Friday, November 24, 2006

Aidan took his first step the other day!

Monday, November 20, 2006


my head is spinning.

today i decided to take all my photos and crap of my bullitin bored and reorganize them. in the process i found i picture of my next dorr neighbour from when i lived in wingham.This lady had such an impact on my life she has no idea she was one of my best friends and the closest thing i had to a grandmother.i thougt back to when i first met her.

i was 5 or 6 i think and i was walking down the street with my mother when on my neighboors lawn i saw a cat. i ran up to the cat to pet it. my mother called me back, but the lady sitting onm the porch laughed and said it was alright.after that we were great friends. at first i would go over to her house to see the cat ( alec was his name)but eventually i would go over to see her.the cat died my our friendship did not. we would spend hours talking over ice tea, she listened to me..she cared.when i moved to N.B we lost touch and it saddens me. one year my family went back to visit and i knocked on her door praying that she still lived there. she answered the door and we spent the day together, she took me out for ice cream and we talked and laughed together.Again we lost touch. i thought about her often..then last year i started writing her a letter about how much i appreciated her and how i missed her . i never sent it.

so today when i found the picture i looked closely and there to the left of her was the numbers on her house.And with that i could sent her a letter as i lived on the same strett and it was such a small town that we all had the same postal code.i remebered the day i took the pisture..just before i moved.i ran downstairs excited that i could finally sned her a letter. my parent were sitting at the table talking, i showed them the picture and told them my plan.then they told me that when they were in wingham this summer them found out that she had died from cancer ..last year.

so now i'm lost.i keep thinking that if i had sent that letter a year ago then she would have know that i loved her and how much she touched my life.i con't believe that i let us lose touch.
i'm grieving and it way sound silly because i havn't seen her in 5 years but something is different. i had always pictured going back someday and knocking on her door again and going for ice cream.but know that will never happen.she's gone.
the worst part is that i can't simply hope that i'll meet her agina someday in heaven..because i don't even know if she belived.
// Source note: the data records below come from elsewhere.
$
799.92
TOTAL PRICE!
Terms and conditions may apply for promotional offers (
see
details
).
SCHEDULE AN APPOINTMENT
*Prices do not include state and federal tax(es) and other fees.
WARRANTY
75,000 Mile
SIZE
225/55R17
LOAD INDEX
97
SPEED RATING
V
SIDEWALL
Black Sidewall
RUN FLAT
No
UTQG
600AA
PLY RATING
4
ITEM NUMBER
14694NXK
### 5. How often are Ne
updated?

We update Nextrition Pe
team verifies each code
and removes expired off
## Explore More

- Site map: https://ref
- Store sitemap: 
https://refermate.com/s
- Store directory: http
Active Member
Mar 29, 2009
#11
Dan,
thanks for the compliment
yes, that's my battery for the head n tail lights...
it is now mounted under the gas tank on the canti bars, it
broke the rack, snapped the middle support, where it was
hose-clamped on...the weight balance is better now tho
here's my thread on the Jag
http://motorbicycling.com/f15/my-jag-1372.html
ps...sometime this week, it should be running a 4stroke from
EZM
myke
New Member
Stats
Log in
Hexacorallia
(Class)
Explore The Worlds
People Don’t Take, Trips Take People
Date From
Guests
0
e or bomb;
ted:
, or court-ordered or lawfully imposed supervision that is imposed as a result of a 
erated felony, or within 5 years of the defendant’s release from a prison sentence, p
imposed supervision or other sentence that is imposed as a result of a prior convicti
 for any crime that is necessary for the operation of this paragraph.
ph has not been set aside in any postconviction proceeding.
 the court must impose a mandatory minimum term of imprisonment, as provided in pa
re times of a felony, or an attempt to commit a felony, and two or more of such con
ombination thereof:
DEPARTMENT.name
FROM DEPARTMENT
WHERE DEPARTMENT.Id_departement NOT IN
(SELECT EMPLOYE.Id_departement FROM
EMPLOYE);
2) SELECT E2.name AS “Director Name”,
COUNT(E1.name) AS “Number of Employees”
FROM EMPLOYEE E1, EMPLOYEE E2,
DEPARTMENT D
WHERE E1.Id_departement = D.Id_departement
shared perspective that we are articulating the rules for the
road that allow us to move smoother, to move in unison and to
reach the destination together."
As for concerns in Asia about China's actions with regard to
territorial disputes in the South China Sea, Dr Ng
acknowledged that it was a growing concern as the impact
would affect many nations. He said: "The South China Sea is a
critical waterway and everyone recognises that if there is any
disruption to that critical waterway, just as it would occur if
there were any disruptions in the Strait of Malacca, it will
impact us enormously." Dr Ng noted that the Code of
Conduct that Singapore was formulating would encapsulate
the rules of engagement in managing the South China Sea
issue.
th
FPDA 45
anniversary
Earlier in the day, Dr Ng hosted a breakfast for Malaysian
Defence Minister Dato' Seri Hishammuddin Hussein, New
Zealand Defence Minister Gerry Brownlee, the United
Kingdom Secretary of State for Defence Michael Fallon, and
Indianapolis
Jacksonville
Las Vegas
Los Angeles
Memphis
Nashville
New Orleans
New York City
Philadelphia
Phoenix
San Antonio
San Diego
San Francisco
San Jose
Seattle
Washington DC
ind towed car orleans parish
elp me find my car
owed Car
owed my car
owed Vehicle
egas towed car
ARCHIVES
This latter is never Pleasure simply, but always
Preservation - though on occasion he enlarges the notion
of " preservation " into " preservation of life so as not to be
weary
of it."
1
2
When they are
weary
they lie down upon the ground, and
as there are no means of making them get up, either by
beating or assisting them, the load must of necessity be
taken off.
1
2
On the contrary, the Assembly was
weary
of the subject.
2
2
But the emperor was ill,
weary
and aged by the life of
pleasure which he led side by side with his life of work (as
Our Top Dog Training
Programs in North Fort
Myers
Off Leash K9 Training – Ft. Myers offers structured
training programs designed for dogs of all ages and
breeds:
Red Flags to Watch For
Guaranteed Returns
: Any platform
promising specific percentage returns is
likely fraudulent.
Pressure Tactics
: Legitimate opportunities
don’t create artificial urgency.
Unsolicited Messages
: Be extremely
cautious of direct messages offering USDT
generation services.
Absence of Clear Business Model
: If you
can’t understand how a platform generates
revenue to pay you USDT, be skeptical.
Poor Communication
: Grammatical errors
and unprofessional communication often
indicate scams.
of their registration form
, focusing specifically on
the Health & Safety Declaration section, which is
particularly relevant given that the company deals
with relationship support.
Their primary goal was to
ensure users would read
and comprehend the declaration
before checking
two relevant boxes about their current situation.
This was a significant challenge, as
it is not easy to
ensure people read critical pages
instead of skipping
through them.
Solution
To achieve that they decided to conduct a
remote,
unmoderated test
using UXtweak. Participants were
that brings up more thoughts.my like this my cancer?she wan't even that old! she wasn't done her life! how could god let her die?!

maybe i'm just over reacting but i've never hasd to deal with death before, i've never met my grand faters and my gradmothers both died when i was little.
i've always wanted to have grandparents and she was the closest thing i had and now i have nothing.

so i think the whole point of this post was to encourage you to send those letters, so make those phone calls. tell the people that you love just how important they are to you ..before it's to late.